This section is from the book "Practical Cooking And Serving", by Janet McKenzie Hill. Also available from Amazon: Practical Cooking and Serving: A Complete Manual of How to Select, Prepare, and Serve Food [1919].
Knead the dough slightly, and divide it into the requisite number of pieces. When a round is desired, shape this with the hands and fingers, by folding over and patting, until no wrinkles are to be seen. If the dough was properly moulded in the first place, it will not stick to the fingers now. If it should stick, a little butter, not flour, is the remedy. If the dough is to be given a long, oval shape, the moulding board is needed. When doubled in bulk, the loaves are ready to bake.

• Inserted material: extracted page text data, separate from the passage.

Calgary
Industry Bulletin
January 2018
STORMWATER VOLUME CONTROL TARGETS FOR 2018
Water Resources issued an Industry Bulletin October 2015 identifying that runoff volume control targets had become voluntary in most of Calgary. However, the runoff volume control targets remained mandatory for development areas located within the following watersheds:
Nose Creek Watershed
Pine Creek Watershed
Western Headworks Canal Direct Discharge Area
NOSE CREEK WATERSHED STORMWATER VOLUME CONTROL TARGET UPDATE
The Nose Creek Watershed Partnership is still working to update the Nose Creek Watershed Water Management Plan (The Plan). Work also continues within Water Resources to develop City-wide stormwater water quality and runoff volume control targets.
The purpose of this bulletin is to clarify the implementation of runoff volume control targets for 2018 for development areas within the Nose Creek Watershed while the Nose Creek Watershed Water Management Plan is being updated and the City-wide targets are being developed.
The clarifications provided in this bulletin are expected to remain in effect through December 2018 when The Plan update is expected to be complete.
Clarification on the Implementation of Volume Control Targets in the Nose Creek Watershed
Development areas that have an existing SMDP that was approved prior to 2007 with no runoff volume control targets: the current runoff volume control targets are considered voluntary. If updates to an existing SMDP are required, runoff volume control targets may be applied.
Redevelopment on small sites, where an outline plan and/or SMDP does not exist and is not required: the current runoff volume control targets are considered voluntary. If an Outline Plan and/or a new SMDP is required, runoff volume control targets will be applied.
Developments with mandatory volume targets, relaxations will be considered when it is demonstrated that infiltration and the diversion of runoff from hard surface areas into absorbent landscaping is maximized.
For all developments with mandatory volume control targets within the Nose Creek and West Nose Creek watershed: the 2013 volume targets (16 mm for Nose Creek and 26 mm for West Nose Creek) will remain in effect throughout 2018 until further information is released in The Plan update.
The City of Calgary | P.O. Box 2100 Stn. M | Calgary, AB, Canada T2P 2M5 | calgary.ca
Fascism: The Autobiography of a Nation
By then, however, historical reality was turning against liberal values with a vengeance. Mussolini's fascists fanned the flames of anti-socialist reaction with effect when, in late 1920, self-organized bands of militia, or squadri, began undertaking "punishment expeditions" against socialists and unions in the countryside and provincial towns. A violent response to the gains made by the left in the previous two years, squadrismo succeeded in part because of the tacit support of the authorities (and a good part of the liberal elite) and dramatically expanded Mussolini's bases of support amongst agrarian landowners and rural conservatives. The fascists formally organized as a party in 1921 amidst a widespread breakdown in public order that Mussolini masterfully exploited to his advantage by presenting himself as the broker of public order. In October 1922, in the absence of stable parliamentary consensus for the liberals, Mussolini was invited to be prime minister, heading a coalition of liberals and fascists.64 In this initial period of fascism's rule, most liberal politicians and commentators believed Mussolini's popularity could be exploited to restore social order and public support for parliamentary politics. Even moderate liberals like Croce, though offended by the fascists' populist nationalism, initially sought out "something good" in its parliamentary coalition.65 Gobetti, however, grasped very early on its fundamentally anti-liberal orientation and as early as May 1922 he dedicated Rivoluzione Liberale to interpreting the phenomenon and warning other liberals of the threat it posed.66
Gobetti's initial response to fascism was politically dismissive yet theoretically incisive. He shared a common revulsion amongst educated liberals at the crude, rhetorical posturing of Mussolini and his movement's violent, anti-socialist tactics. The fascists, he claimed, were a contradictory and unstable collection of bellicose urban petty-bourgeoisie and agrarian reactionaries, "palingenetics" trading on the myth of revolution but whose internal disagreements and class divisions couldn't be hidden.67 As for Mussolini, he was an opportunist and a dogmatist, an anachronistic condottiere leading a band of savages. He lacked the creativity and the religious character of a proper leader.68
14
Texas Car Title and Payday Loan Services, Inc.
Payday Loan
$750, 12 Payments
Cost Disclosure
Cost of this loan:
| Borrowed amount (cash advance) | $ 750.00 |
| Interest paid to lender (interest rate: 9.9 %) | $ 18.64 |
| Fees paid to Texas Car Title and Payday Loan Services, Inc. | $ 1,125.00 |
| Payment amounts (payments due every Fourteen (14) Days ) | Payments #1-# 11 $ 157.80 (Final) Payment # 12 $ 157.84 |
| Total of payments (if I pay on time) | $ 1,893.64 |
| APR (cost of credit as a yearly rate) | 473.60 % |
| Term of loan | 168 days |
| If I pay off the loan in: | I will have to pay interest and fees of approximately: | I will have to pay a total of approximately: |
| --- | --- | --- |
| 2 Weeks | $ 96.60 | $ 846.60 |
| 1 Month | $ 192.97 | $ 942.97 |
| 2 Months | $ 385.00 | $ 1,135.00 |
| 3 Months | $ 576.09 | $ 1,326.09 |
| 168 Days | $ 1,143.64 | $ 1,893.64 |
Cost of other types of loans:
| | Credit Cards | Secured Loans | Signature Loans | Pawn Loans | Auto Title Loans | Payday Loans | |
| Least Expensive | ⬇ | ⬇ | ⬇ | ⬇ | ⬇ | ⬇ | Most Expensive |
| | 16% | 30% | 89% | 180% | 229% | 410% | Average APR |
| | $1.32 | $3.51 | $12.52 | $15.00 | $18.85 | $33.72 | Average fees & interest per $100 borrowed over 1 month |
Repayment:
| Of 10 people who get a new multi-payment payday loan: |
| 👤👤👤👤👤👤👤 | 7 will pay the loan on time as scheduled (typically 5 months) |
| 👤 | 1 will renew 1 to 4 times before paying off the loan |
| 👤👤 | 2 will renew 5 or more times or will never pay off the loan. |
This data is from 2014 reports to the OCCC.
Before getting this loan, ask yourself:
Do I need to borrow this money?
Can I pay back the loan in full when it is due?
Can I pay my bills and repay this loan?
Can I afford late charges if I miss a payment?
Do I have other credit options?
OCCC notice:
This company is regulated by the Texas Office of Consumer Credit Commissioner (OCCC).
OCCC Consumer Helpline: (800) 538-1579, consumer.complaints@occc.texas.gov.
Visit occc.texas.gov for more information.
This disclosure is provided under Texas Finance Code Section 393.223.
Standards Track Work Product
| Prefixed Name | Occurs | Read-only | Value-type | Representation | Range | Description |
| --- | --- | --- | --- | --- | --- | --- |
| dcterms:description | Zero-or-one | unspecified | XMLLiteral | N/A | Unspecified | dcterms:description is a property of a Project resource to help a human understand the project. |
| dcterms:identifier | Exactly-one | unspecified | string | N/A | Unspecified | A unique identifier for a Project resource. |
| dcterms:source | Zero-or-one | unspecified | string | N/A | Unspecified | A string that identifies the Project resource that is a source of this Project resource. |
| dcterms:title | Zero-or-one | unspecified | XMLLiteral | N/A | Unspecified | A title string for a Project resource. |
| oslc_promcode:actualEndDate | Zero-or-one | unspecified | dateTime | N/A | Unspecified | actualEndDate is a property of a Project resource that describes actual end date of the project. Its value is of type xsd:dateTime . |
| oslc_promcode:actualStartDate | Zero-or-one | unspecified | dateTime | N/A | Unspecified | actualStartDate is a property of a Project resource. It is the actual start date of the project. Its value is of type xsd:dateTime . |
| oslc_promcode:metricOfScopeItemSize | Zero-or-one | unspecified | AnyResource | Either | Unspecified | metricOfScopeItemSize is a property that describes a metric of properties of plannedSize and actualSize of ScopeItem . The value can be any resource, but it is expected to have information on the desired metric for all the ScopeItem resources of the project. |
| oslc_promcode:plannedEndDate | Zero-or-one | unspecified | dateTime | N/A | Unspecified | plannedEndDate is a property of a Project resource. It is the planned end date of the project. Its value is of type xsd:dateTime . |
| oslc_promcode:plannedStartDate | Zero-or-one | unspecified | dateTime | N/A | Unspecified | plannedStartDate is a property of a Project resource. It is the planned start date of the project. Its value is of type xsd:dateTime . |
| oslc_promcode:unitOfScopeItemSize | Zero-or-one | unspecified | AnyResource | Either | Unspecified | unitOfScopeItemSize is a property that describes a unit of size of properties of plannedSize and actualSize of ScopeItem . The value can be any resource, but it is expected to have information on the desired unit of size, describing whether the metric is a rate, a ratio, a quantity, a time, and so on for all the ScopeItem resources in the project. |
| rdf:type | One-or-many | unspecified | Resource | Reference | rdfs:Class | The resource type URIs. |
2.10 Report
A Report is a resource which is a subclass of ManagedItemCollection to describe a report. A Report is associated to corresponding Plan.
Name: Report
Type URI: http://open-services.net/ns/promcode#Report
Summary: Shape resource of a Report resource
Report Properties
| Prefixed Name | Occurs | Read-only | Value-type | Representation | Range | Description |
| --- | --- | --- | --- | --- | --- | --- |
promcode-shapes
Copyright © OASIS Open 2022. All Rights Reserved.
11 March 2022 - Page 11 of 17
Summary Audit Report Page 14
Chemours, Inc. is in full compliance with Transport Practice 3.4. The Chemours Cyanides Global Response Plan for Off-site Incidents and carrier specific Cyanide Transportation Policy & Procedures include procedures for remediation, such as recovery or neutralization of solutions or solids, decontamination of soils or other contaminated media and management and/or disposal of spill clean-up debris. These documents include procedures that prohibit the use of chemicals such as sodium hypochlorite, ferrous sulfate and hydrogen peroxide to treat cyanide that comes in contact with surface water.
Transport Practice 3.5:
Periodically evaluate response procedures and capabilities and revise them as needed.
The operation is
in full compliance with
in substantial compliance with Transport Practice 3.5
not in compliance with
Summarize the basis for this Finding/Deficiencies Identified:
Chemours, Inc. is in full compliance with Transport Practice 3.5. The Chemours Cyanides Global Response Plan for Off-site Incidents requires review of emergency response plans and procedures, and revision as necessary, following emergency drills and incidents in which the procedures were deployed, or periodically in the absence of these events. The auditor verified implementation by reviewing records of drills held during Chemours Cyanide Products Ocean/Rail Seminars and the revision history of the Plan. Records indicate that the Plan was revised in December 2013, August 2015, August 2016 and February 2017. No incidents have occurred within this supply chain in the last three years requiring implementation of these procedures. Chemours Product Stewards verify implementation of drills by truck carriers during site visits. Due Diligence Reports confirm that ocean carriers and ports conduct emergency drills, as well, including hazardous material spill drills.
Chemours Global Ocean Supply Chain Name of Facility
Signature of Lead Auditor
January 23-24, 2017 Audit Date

Yeast bread is baked to kill the ferment - lest fermentation go on in the stomach - to drive off alcohol, stiffen the glutinous walls, cook the starch, and form a pleasant tasting crust.
The yeast plant is killed at a temperature of 212° Fahr. To raise the temperature at the centre of the ordinary loaf to this point requires nearly an hour's cooking in an oven heated, when the bread is put in, to about 400° Fahr. - that is, in a fast oven. Where the temperature of the oven is gauged by a "heat indicator," the index is just past the central mark, or twelve o'clock. The loaves in such an oven will rise a little, crust over, and brown slightly, in spots, during the first fifteen minutes. Biscuits and rolls require a hot oven, and will bake in from twenty minutes to half an hour. A thick loaf of bread baked in the early morning is considered in good condition for eating by night; but it will be in better condition the next morning. Thin biscuits, if thoroughly baked, are not as objectionable hot as slices from a thick loaf. Still, when thoroughly masticated, the digestibility of fresh (not hot) and stale bread is about the same.
Remove the bread at once from the tins and let cool in fresh air, uncovered. Store, when fully cold, in a tightly covered stone jar.
This should be washed, scalded, dried and aired at least once a week. Never put cut slices into the jar, but keep this receptacle from crumbs. Never put a cloth into the jar with the bread.
A sponge, in bread making, is a mixture of flour with liquid and yeast. It is usually made thin, and in consequence the ferment acts very quickly. A sponge is advisable for biscuits and all yeast preparations where much shortening is to be used, as it retards the rising. After fermentation has been established in the sponge, the shortening may be added with the rest of the flour; and the whole will quickly become light.